The U.K. government earmarked 200 million pounds ($262 million) to smooth the way for the next nuclear power plants just two days after rejected the case for an experimental project that would generate power from the tides.
The Department for Business, Energy and Industrial Strategy said its Nuclear Sector Deal will fund technology and skills needed to maintain the industry that the government is backing to be part of its future energy mix. About 56 million pounds will go to help eight vendors of modular reactors carry out technical studies.
The decision puts further distance between Prime Minister Theresa May’s administration and the possibility of government support for cutting-edge renewable technologies. May’s government has scaled back subsidies for wind and solar, halted onshore wind farms and declined to back Tidal Lagoon Power Ltd.’s proposal for a 1.3 billion pound project to demonstrate its technology.
“Nuclear energy not only fuels our power supply, it fuels local jobs, wages, economic prosperity and drives U.K. innovation,” Energy Secretary Greg Clark said in a statement released by his office in London on Wednesday.
A fusion project in Culham, Oxfordshire, will receive 86 million pounds. About 62 million pounds — about half from industry — will go to streamline the supply chain and improve manufacturing techniques.
The government’s decision to back the first new nuclear plant in two decades has been criticized because of its cost. Electricite de France SA will receive 92.50 pounds for every megawatt-hour of power it generates at its Hinkley plant along Britain’s southwest coast — a third more than the current market price.
Tidal Lagoon wanted a similar payout for its power, but Clark rejected the project on the grounds that over time it would cost much more than a combination of offshore wind and nuclear plants.
Under the deal on Wednesday, the nuclear industry committed to reduce the cost of new-build projects by 30 percent by 2030.
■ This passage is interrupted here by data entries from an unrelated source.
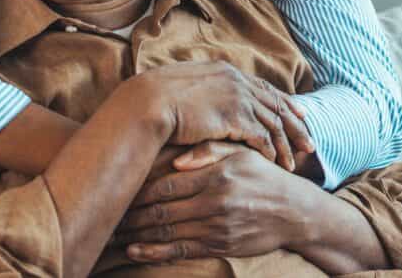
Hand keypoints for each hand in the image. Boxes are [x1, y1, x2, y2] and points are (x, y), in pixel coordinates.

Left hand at [114, 146, 318, 262]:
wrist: (294, 212)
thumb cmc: (263, 176)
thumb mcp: (242, 153)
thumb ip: (209, 149)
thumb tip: (175, 157)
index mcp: (216, 175)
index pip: (167, 183)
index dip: (138, 188)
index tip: (118, 188)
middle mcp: (215, 202)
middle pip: (160, 210)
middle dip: (130, 214)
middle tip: (106, 214)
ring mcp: (217, 227)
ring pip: (167, 232)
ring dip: (136, 235)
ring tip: (113, 233)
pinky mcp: (220, 246)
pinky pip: (181, 250)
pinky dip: (155, 252)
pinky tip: (135, 251)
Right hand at [135, 62, 313, 171]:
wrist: (148, 103)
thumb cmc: (156, 99)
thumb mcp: (184, 86)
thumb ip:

The funding illustrates that the government is prepared to throw its weight behind the atomic plants even though Hinkley’s electricity will be more expensive than new wind farms. Earlier this month the U.K. said it was considering whether to take an equity stake in a 20 billion-pound nuclear project in Wales led by Hitachi Ltd., a move that would mark a major step away from private control of energy markets.
After coming under fire for the rate it agreed with EDF, the government wants to help Hitachi shoulder the construction risks before the plant starts producing, thereby reducing the final cost of the plant to taxpayers.
After Hinkley, EDF has plans to build more reactors at Sizewell and Bradwell. The company already thinks it can reduce the cost of the Sizewell project by 20 percent compared to Hinkley by keeping the reactor design as similar as possible but that’s still below the 30 percent target.